Though sometimes weapons like this may feel a bit overpowered, you're going to need them: the AI in F.E.A.R. is one of the most intelligent and sophisticated to date. They'll patrol and scout for your location, and as soon as you make a sound or turn on your light, they'll chatter about your location for a couple seconds then seek you out. Not only that, but the replica soldiers will actively use cover and won't hesitate to flank you, making even a seemingly easy firefight quite challenging. The AI in F.E.A.R. works as a team, and it shows.

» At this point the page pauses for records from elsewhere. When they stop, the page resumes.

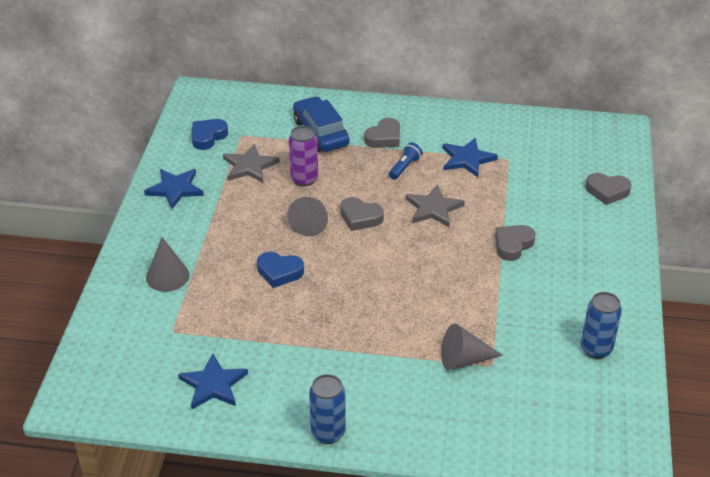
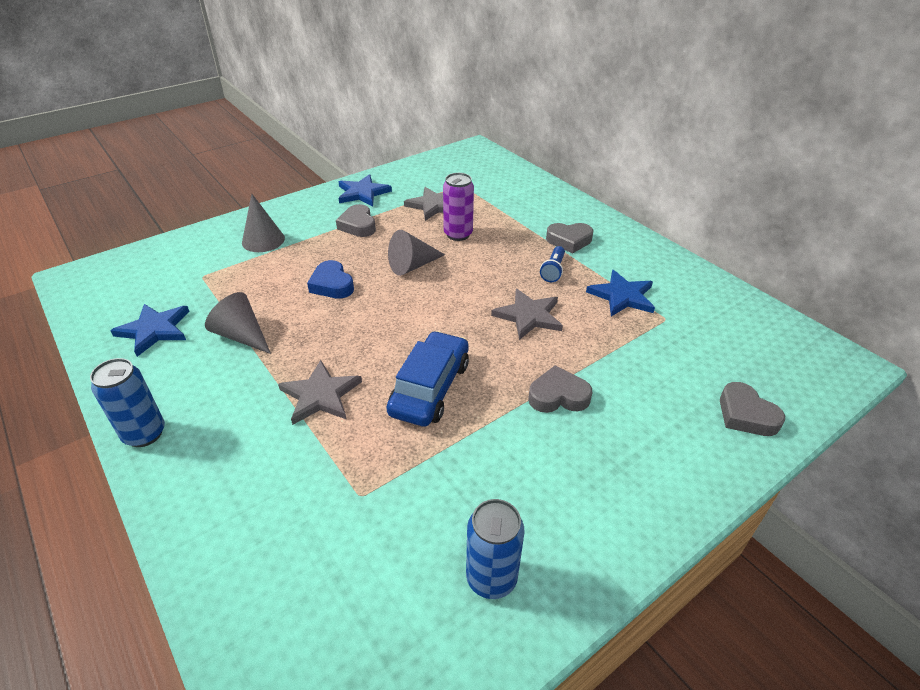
camera: 45 degrees right, 0 degrees up
blue heart [192,119,228,150] -> none
blue car [293,96,350,152] -> blue car moved to [386,331,469,427]
grey heart [340,197,384,231] -> grey heart moved to [336,204,376,237]
blue flashlight [389,142,423,179] -> blue flashlight turned 120 degrees clockwise [540,246,565,282]
grey cone [441,324,503,370] -> grey cone moved to [205,292,271,354]
none -> grey star [278,360,362,425]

Lucky for you, you're a "super-soldier" of sorts -- you can use "bullet time" to slow things down and take out enemies before they even have time to reach for their gun. Despite all these tools at your disposal, combat still feels very balanced -- the game definitely won't come across as "too easy." The only annoyance, gameplay-wise, is that you'll be fighting the same replica clones the whole game. Other than a couple paranormal threats here and there, you'll be killing clone after clone. Though that's what the game intended, it does get tiresome after a while.

Another of F.E.A.R.'s downfalls is that the graphics are noticeably from early in this generation of consoles. Edges are hard, textures aren't up to par with current generation shooters, and characters look unrealistic and plastic-like. The environments have a "boxy" feel to them: the sides of buildings won't have separate textures for windows or inaccessible doors; they're just "wallpapered" on. Luckily, the gameplay makes up for this minor quirk, almost to the point where you'll completely forget about it.

Between the amazing atmosphere and well-developed shooter components, F.E.A.R. creates a great blend of first person shooter and horror elements. Though the graphics aren't quite up to par with some of the newer games out for the Xbox 360, F.E.A.R.'s gameplay is so good you'll barely even notice it. If you're into horror games, or are just looking for a solid shooter at a budget price, F.E.A.R. is sure to satisfy your needs and more.